Copy each of the following rows word for word, keeping every character and line break unchanged.

** START OF Recorded data **

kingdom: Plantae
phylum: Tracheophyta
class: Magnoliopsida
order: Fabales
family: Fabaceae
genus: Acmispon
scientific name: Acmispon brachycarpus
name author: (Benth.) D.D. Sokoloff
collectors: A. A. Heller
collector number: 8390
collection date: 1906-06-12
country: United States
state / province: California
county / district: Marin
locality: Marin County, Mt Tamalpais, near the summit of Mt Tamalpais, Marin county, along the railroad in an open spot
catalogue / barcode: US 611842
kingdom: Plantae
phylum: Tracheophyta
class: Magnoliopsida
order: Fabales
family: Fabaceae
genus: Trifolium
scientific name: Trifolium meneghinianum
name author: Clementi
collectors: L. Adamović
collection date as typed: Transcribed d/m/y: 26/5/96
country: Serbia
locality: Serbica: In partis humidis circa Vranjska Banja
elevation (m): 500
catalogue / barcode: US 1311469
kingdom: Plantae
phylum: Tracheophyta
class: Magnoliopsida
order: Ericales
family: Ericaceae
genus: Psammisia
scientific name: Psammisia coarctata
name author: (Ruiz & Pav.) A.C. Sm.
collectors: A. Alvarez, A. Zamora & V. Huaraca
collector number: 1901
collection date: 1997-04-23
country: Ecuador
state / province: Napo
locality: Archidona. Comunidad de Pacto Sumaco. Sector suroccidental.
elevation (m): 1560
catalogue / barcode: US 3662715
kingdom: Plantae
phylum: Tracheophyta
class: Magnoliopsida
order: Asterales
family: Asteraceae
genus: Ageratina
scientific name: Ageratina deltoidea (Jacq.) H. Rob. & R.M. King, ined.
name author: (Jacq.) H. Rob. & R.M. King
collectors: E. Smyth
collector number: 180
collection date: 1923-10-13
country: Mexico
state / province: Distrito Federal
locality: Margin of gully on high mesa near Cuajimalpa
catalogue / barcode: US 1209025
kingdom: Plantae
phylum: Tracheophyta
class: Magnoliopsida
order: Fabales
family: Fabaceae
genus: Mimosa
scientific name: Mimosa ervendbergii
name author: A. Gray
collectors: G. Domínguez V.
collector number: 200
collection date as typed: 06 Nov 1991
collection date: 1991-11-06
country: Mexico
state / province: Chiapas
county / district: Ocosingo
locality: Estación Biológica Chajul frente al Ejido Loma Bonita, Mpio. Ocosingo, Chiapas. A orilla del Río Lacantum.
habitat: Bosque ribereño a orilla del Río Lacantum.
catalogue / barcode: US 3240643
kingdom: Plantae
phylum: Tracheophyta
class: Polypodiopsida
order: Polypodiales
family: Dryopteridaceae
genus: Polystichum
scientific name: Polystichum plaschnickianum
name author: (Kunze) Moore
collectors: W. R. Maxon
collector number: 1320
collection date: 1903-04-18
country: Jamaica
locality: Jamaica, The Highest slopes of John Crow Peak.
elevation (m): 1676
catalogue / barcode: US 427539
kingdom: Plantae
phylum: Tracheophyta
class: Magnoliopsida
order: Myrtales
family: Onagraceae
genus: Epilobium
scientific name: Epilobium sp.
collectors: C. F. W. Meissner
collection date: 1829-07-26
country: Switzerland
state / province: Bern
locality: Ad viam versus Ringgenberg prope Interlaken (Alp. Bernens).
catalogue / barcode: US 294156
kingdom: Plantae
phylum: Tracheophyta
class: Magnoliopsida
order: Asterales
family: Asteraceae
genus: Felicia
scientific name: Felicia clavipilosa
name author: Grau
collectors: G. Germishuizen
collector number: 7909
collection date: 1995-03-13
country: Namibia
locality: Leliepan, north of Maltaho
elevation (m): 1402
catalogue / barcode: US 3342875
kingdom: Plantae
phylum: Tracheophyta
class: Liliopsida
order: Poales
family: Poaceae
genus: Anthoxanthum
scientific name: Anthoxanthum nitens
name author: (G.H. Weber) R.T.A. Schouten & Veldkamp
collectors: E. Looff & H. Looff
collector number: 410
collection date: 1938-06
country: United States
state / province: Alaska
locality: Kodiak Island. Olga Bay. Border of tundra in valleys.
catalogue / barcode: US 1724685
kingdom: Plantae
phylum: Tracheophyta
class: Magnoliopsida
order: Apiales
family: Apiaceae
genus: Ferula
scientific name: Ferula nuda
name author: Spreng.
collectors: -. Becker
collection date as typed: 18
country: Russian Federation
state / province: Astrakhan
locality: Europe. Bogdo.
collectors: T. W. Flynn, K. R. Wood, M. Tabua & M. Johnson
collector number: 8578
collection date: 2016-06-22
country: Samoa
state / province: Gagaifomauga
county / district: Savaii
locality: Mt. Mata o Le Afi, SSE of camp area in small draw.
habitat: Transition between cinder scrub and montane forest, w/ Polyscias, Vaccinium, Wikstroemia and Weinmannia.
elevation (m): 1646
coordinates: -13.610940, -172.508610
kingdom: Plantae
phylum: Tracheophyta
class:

** END OF Recorded data **

▸ Result:
kingdom: Plantae
phylum: Tracheophyta
class: Magnoliopsida
order: Fabales
family: Fabaceae
genus: Acmispon
scientific name: Acmispon brachycarpus
name author: (Benth.) D.D. Sokoloff
collectors: A. A. Heller
collector number: 8390
collection date: 1906-06-12
country: United States
state / province: California
county / district: Marin
locality: Marin County, Mt Tamalpais, near the summit of Mt Tamalpais, Marin county, along the railroad in an open spot
catalogue / barcode: US 611842
kingdom: Plantae
phylum: Tracheophyta
class: Magnoliopsida
order: Fabales
family: Fabaceae
genus: Trifolium
scientific name: Trifolium meneghinianum
name author: Clementi
collectors: L. Adamović
collection date as typed: Transcribed d/m/y: 26/5/96
country: Serbia
locality: Serbica: In partis humidis circa Vranjska Banja
elevation (m): 500
catalogue / barcode: US 1311469
kingdom: Plantae
phylum: Tracheophyta
class: Magnoliopsida
order: Ericales
family: Ericaceae
genus: Psammisia
scientific name: Psammisia coarctata
name author: (Ruiz & Pav.) A.C. Sm.
collectors: A. Alvarez, A. Zamora & V. Huaraca
collector number: 1901
collection date: 1997-04-23
country: Ecuador
state / province: Napo
locality: Archidona. Comunidad de Pacto Sumaco. Sector suroccidental.
elevation (m): 1560
catalogue / barcode: US 3662715
kingdom: Plantae
phylum: Tracheophyta
class: Magnoliopsida
order: Asterales
family: Asteraceae
genus: Ageratina
scientific name: Ageratina deltoidea (Jacq.) H. Rob. & R.M. King, ined.
name author: (Jacq.) H. Rob. & R.M. King
collectors: E. Smyth
collector number: 180
collection date: 1923-10-13
country: Mexico
state / province: Distrito Federal
locality: Margin of gully on high mesa near Cuajimalpa
catalogue / barcode: US 1209025
kingdom: Plantae
phylum: Tracheophyta
class: Magnoliopsida
order: Fabales
family: Fabaceae
genus: Mimosa
scientific name: Mimosa ervendbergii
name author: A. Gray
collectors: G. Domínguez V.
collector number: 200
collection date as typed: 06 Nov 1991
collection date: 1991-11-06
country: Mexico
state / province: Chiapas
county / district: Ocosingo
locality: Estación Biológica Chajul frente al Ejido Loma Bonita, Mpio. Ocosingo, Chiapas. A orilla del Río Lacantum.
habitat: Bosque ribereño a orilla del Río Lacantum.
catalogue / barcode: US 3240643
kingdom: Plantae
phylum: Tracheophyta
class: Polypodiopsida
order: Polypodiales
family: Dryopteridaceae
genus: Polystichum
scientific name: Polystichum plaschnickianum
name author: (Kunze) Moore
collectors: W. R. Maxon
collector number: 1320
collection date: 1903-04-18
country: Jamaica
locality: Jamaica, The Highest slopes of John Crow Peak.
elevation (m): 1676
catalogue / barcode: US 427539
kingdom: Plantae
phylum: Tracheophyta
class: Magnoliopsida
order: Myrtales
family: Onagraceae
genus: Epilobium
scientific name: Epilobium sp.
collectors: C. F. W. Meissner
collection date: 1829-07-26
country: Switzerland
state / province: Bern
locality: Ad viam versus Ringgenberg prope Interlaken (Alp. Bernens).
catalogue / barcode: US 294156
kingdom: Plantae
phylum: Tracheophyta
class: Magnoliopsida
order: Asterales
family: Asteraceae
genus: Felicia
scientific name: Felicia clavipilosa
name author: Grau
collectors: G. Germishuizen
collector number: 7909
collection date: 1995-03-13
country: Namibia
locality: Leliepan, north of Maltaho
elevation (m): 1402
catalogue / barcode: US 3342875
kingdom: Plantae
phylum: Tracheophyta
class: Liliopsida
order: Poales
family: Poaceae
genus: Anthoxanthum
scientific name: Anthoxanthum nitens
name author: (G.H. Weber) R.T.A. Schouten & Veldkamp
collectors: E. Looff & H. Looff
collector number: 410
collection date: 1938-06
country: United States
state / province: Alaska
locality: Kodiak Island. Olga Bay. Border of tundra in valleys.
catalogue / barcode: US 1724685
kingdom: Plantae
phylum: Tracheophyta
class: Magnoliopsida
order: Apiales
family: Apiaceae
genus: Ferula
scientific name: Ferula nuda
name author: Spreng.
collectors: -. Becker
collection date as typed: 18
country: Russian Federation
state / province: Astrakhan
locality: Europe. Bogdo.
collectors: T. W. Flynn, K. R. Wood, M. Tabua & M. Johnson
collector number: 8578
collection date: 2016-06-22
country: Samoa
state / province: Gagaifomauga
county / district: Savaii
locality: Mt. Mata o Le Afi, SSE of camp area in small draw.
habitat: Transition between cinder scrub and montane forest, w/ Polyscias, Vaccinium, Wikstroemia and Weinmannia.
elevation (m): 1646
coordinates: -13.610940, -172.508610
kingdom: Plantae
phylum: Tracheophyta
class:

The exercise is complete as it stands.